Taste Profile: the 51% corn concentration in bourbon gives it a sweet aftertaste, unlike Canadian whisky that can taste a bit on the spicy side. Bourbon tends to be mellower and smoother, while Canadian whiskey is often described as more intense and rugged.

Aging: Canadian Whiskey must be aged for at least 3 years, while bourbon must be aged for at least 2 years (straight bourbon). Also, bourbon must be aged in new, charred oak barrels, while Canadian whiskey can be aged in new/used and charred/uncharred barrels.

Minimum Bottling Strength: Bourbon must be bottled at a minimum alcohol content of 40% by volume (ABV), while Canadian whiskey can be bottled at any strength.


Canadian Whisky vs. Bourbon: How to Enjoy Them Both

If you are looking for a smooth and flavorful whiskey that you can enjoy neat or on the rocks, both bourbon and Canadian whisky are great choices.

However, if you want to explore the unique flavors of both types of whiskey, you should try them both. A glass of Canadian whisky is rich with complex flavors that range from spicy to citrusy to sweet. If you are looking for a little extra kick, try adding a cinnamon stick or a large piece of fresh ginger to the spirit , or add a slice of orange as you drink. With these additions, you can enjoy the rich spices, body and bite of this style of spirit neat or with a single large ice cube, while still feeling the warmth that makes it perfect to keep you warm on a cold winter night.

Bourbon, on the other hand, is perhaps best served with a little bit of water to open up its complex sweet flavors that range from vanilla and caramel to butterscotch and coconut. It can also be served over ice or with just a large ice cube. Either way, its bold flavor and distinctive flavor profile will not be diluted.

For those who want to enjoy a bourbon or Canadian Whisky cocktail, the possibilities are endless.

Bourbon Cocktails

Several popular bourbon cocktails are perfect for any occasion.

The classic Manhattan, for example, is one of the most famous bourbon drinks and is made with sweet vermouth and bitters.

The Old Fashioned is another classic, made with bourbon, sugar, Angostura bitters and water. 

Related: 30 Most Popular Classic Cocktails in the World

Canadian Whisky Cocktails

A few popular Canadian whiskey cocktails are worth trying. Donald Sutherland is a Canadian version of the famous Rusty Nail cocktail. It is prepared with a combination of Canadian rye whiskey and Drambuie

For a truly unique drink, mix Canadian Old-Fashioned with maple syrup and serve over ice.

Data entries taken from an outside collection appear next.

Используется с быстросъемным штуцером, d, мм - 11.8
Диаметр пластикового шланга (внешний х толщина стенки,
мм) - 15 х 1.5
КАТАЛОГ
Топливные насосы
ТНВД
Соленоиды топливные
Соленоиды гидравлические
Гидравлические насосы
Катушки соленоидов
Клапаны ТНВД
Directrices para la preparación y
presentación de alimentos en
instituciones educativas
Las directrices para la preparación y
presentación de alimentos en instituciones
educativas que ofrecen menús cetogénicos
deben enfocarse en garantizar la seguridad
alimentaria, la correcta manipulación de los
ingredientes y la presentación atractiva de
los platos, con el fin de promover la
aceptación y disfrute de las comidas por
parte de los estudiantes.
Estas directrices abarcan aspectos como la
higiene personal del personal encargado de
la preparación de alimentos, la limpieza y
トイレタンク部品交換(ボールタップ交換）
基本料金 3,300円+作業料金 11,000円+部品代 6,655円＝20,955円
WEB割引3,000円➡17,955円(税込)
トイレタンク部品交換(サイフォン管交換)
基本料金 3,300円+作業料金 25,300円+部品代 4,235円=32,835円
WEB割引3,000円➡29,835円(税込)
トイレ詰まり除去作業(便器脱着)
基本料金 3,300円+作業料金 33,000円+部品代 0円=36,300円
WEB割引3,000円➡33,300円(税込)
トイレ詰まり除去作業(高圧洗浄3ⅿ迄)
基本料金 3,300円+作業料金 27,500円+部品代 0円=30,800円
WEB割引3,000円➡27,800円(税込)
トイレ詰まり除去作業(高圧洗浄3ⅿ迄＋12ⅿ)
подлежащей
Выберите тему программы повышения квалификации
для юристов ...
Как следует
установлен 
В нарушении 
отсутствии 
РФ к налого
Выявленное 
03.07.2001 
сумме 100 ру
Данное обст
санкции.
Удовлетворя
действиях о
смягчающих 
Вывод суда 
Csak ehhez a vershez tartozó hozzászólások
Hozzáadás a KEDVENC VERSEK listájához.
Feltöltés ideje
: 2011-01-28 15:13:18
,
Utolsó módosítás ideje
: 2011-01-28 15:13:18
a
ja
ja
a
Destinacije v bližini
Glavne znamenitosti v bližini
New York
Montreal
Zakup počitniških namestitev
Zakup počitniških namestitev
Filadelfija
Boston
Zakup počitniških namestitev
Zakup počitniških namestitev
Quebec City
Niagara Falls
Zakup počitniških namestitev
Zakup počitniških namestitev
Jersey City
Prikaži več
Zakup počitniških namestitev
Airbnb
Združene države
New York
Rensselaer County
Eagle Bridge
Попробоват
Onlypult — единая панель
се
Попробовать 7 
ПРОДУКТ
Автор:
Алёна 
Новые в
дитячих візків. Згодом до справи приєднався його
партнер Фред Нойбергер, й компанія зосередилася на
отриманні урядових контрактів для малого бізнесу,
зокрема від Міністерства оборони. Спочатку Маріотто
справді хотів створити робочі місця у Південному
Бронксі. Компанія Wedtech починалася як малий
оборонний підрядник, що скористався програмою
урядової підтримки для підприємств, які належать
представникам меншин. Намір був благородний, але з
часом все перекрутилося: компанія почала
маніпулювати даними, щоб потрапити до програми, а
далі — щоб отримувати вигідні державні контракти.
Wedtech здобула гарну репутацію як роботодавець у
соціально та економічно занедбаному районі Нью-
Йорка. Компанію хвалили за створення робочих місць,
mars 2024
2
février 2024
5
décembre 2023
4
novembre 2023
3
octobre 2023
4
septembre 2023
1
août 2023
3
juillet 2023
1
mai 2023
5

Or if you are looking for something more indulgent, try the Canadian Whisky Sour, made with lemon juice, simple syrup and egg white.

Finally, no list of Canadian whisky cocktails would be complete without the Caesar, Canada's national drink.

It's made with Clamato juice, Worcestershire sauce and hot sauce, and although it's usually made with vodka, Canadian whiskey is a good substitute for the cocktail.